The voice in his head had promised Severo that he’d ride the fields of Hacienda los Gemelos with his son, but since the cholera, Ana had lost interest in their lovemaking, and he wouldn’t force her. It appeared that, like Consuelo, she’d become barren. He loved them both, Ana because she was ambitious and a lady, Consuelo because she was neither. He wouldn’t give either woman up because she was unable to carry a live child of his seed. Instead, after ten years of marriage to Ana with no heir, he began to single out some of his illegitimate sons for the better jobs on the hacienda. The voice in his head hadn’t specified which of the thirty boys, by his last count from
campesinas
, so he kept an eye on them all, and kept them hopeful as he trained skilled laborers he could depend on. The boys lived on the expectation that if they did a good job Severo would increase their opportunities. A few dared imagine that he’d make one of them his heir and imagined themselves upon his fine Andalusian stallion, looking down on the valley from El Destino. Severo had once been a hungry young man, so he let them dream and compete against one another for his favor. But until he
was sure which one of them would succeed him, he wouldn’t allow any of them to call him Father.

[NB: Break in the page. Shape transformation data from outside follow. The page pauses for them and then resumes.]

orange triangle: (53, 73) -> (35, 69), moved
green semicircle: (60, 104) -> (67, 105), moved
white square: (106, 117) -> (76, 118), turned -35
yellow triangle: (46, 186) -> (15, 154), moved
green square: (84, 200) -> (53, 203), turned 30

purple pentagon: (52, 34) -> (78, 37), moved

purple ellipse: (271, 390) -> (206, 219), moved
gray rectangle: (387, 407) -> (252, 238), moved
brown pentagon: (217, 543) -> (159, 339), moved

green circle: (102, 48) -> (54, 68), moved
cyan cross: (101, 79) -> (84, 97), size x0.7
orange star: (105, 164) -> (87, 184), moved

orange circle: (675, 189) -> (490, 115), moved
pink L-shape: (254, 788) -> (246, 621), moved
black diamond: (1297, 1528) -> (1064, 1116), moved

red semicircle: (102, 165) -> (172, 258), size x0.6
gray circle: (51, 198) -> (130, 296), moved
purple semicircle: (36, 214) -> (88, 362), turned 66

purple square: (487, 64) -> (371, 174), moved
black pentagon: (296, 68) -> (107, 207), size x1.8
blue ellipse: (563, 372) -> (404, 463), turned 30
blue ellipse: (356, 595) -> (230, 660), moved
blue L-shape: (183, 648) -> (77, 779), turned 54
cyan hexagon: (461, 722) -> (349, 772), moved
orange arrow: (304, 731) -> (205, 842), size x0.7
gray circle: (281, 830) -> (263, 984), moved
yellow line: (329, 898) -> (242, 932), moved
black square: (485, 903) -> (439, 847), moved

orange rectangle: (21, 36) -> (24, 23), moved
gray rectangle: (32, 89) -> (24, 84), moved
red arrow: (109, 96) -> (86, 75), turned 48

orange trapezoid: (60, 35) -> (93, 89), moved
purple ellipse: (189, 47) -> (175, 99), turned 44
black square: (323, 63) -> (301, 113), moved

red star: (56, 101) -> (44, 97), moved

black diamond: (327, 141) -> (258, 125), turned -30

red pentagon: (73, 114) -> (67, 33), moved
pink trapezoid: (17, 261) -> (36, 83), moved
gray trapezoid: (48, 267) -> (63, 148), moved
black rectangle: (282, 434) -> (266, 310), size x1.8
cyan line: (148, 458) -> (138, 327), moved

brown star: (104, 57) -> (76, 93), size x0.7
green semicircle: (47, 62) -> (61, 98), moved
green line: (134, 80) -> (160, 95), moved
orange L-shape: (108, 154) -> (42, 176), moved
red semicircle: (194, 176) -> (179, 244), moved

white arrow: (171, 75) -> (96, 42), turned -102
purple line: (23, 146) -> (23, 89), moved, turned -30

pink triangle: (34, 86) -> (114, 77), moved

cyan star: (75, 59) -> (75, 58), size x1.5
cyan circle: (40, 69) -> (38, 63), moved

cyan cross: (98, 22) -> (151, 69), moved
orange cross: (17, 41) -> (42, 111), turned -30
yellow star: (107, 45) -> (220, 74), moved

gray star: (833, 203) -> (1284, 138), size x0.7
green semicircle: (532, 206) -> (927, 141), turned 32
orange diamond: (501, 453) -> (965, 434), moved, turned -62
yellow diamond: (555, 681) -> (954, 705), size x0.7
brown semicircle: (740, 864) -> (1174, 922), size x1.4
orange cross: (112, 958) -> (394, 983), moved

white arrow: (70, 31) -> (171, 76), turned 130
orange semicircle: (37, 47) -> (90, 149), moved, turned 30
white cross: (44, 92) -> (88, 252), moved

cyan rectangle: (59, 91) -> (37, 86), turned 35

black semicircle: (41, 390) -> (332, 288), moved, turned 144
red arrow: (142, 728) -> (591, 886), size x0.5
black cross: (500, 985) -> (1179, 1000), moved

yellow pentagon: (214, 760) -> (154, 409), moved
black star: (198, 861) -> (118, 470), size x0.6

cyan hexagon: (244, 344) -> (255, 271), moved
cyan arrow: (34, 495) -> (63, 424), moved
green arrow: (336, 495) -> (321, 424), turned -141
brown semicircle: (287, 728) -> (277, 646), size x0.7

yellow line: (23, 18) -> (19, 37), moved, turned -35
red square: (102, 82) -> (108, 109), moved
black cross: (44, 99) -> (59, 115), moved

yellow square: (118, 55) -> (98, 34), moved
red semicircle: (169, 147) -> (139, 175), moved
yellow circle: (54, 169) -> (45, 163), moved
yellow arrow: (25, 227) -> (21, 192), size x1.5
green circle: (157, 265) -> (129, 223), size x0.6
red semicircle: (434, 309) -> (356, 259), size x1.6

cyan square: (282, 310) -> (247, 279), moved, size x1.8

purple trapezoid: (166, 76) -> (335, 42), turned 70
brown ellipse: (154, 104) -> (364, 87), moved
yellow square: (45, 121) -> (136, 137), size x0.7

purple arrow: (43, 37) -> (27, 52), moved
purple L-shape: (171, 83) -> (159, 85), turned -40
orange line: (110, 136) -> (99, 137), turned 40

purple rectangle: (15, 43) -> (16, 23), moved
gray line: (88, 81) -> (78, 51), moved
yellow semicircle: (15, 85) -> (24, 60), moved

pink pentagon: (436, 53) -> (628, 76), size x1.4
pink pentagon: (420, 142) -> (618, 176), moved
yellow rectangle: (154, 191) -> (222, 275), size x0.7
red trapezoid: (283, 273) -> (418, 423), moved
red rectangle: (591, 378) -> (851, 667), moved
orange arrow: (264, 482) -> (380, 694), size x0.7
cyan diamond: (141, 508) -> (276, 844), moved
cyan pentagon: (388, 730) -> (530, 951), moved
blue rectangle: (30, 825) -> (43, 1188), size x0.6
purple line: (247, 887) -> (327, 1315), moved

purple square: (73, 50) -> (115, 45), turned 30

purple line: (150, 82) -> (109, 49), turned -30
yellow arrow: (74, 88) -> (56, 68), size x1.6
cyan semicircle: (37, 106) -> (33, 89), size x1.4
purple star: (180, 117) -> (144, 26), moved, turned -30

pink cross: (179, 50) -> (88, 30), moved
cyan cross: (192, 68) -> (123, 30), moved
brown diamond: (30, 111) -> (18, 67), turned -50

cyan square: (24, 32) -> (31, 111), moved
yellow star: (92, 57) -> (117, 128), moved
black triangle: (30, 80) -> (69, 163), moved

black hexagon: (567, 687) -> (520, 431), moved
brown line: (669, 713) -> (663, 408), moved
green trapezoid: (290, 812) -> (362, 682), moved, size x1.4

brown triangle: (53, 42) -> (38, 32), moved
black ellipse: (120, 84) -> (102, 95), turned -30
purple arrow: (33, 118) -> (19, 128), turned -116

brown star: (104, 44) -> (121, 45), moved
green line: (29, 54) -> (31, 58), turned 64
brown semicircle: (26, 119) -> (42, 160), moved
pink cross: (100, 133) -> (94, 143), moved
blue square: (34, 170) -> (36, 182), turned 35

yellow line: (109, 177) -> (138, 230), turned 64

Like Severo, Conciencia had visions of the future. As she matured, her visions increased, although she didn’t report anything as dramatic or disturbing as cholera. She foresaw the arrival in Guares of two new doctors, who appeared a month later to introduce themselves to Ana. A year after that, Conciencia saw men running from the
trapiche
in a cloud of steam. When Severo and the engineer inspected the machinery, they noted that one of the spanners was improperly fitted and would have injured workers and disabled the engine in the midst of operations.

Conciencia told Ana that her visions were flashes or shadows in the smoke, and she didn’t understand everything she saw.

“I wish you could see them, too,
señora
.” She finished patting Ana dry, then powdered her underarms, back, and inner thighs before dropping a fresh nightgown over her head.

“Do they frighten you?” Ana sat on a stool for Conciencia to braid her hair.

The girl stopped a moment, and Ana watched her eyes focus on a spot across the room, the brush in midair. Still with that faraway stare, Conciencia nodded as if conversing with a ghost. Ana shuddered.

“Are you cold,
señora
?” Conciencia returned from where she’d mentally retreated.

“It was like you flew away.”


Disculpe, señora
, but you asked if I’m scared.” She dropped to her knees and covered her face. “Sometimes the fire shows me things I don’t want to see.”

“What sorts of things?”

“If someone appears in the smoke dead, he or she will die no matter how many herbs I give them.” Her eyes were moist. “I do everything I can to save them, in case the fire is wrong, but if they’re dead in the smoke, they die, no matter what I do.”

“You poor child.” Ana gathered her in her arms.

“I wish the fire didn’t show a thing.”

“Maybe instead of wasting your effort trying to save those who are supposed to die, you can help them to die well.”

“Sí, señora.”

“You can help them to go
tranquilos
.” Ana held Conciencia for a few minutes, then let her go. The girl resumed brushing her hair as if their conversation never took place.

Ana thought for a few moments. “Conciencia, remember when Meri was burned? Was she supposed to die?”

“The fire doesn’t tell me about everyone.” She braided the right side of Ana’s head.

“Have you seen how I will die?”


Ay, señora
, I don’t want to think about that!”

“You’ve seen it? Is it so soon?”


No, señora mía, no
. You will be a very old woman!”

Conciencia was eleven, and to her, old could be thirty-four, Ana’s age. “How old, Conciencia?”